Where do you hang out? Mindvalley asks. In my mind’s plateau?

I like the question though. It is interested. So I curtsy and answer: Right now I am at Garden Orchid, all gratitude to the graces of capitalism – whatever that means. I am in no mood to wrestle with the igzakness of words. All I mean is I am enjoying the luxury of a spacious hall, free wifi access, free power charge, without the clerks and the stewards sending me out or pushing under my nose the bar menu. 

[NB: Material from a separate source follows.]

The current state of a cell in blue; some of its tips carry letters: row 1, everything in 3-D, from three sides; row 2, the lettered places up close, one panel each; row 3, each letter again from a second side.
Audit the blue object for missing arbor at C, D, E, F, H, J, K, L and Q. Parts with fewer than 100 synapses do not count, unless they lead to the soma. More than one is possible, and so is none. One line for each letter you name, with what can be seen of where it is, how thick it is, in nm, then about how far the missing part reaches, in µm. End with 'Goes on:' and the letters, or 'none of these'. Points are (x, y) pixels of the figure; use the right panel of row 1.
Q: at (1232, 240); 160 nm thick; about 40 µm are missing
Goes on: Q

Igzak. I first encountered this word from Amrina, semi literate high school graduate who can’t even pronounce Tumba Lata right. Laa-tah, she likes to say, until I had to give up and say, so be it. Laa-tah then. Her mother, who was Day Care teacher of an alternative children’s school where she was enrolled liked to berate her, calling her, not semi-illiterate, mind you, retardate, she would say. My retardate daughter, in local lingo. Retardate kaw! Retardate kaw tuud! I can’t recall if Child Rights were in vogue by then, that was late 1990s, I believe, and incest rape and such were what was looked on as human rights violation (or women’s rights, at the time). 

Ten o’ clock igsak, she wrote. You do not spell-check a word like that. It’s so authentic. And the Tausugs, or the locals, have this way with words, they have a way of picking words from the air and make it homegrown. That’s how we have meyul for mayor, gubnul for governor, abugaw for abugado. Naghapen for what happened. And now, igzak. But the z replacing s is my own interference. I cannot stand sitting by watching when there is so much word game going on.

What is hanging out in Tausug? Naglali. Yari aku ha lawang sin Garden Orchid naglilingkud ha sopa nila ini, nagfi-facebook. Iyan hi Neldy, Tausug researcher, linguist, local historian, in correct word kunu subay pag-usalun when we are referring to the language, Sinug, bukun Tausug. In Tausug tao, in language Sinug. Like Sinama for the language of the Sama people. Okay. No probz.

I bury camouflage my face behind all this. Because I cannot bury my face in the couch. I don’t want to be seen. Stealing info tech access, no cup of coffee to prop me for company; it feels lonesome. Muslim ladies sashay by. The crème de la crème of the Moro intelligentsia. They don’t know me I don’t know them.

I wonder. If there was a third party watching us, would they observe, “they look at each other archly.”